* YOUR OBJECTIVE *
State the count of lines below featuring the word "where", and write nothing further.

Start of DATA FOR ANALYSIS

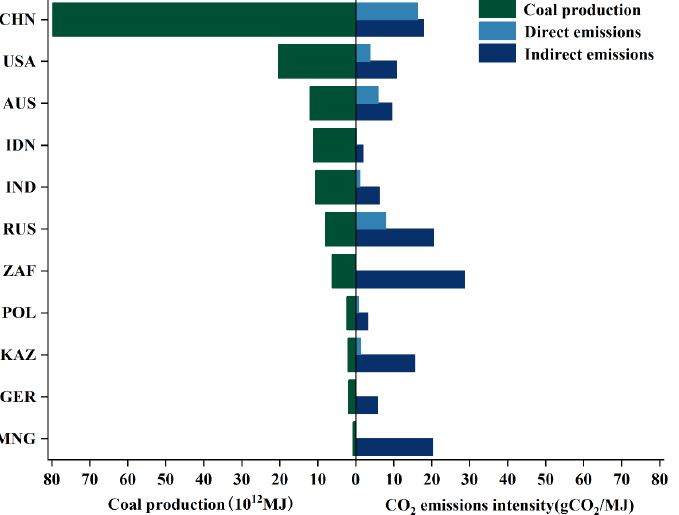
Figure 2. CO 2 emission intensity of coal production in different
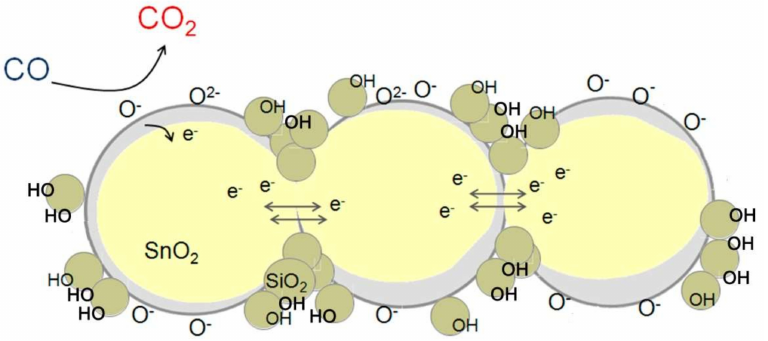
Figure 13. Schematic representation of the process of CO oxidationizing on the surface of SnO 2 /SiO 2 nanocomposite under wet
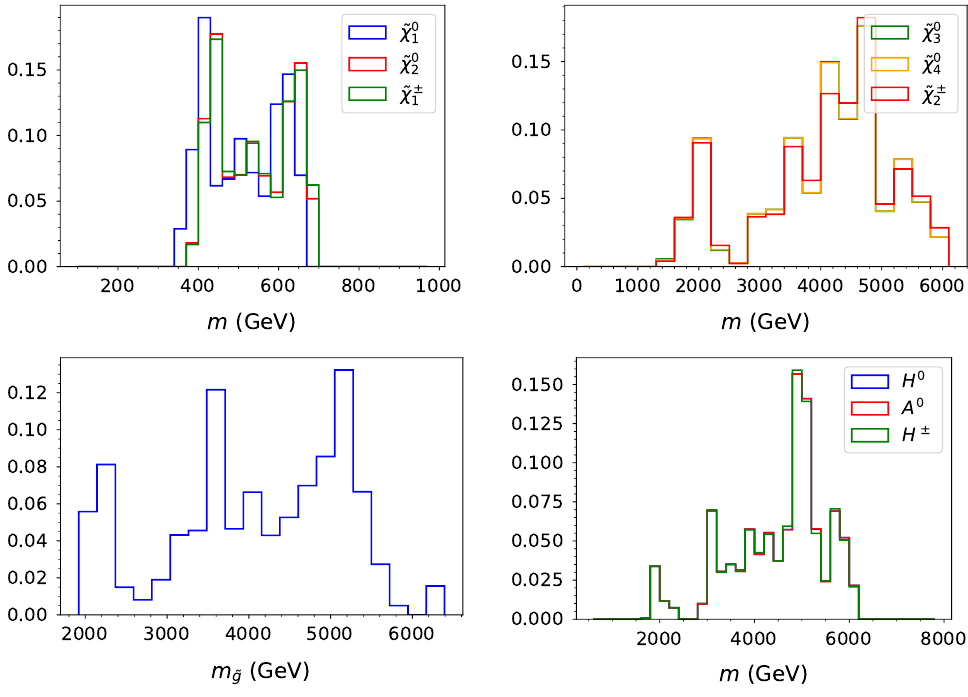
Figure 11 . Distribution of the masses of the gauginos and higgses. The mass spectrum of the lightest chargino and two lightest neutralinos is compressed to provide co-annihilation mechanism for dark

End of DATA FOR ANALYSIS
Start of DATA FOR ANALYSIS

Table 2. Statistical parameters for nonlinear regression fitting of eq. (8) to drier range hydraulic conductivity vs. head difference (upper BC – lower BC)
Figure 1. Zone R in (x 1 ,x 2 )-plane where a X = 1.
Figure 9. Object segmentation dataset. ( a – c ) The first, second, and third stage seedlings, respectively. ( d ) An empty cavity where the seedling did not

End of DATA FOR ANALYSIS

* THE ANSWER *
2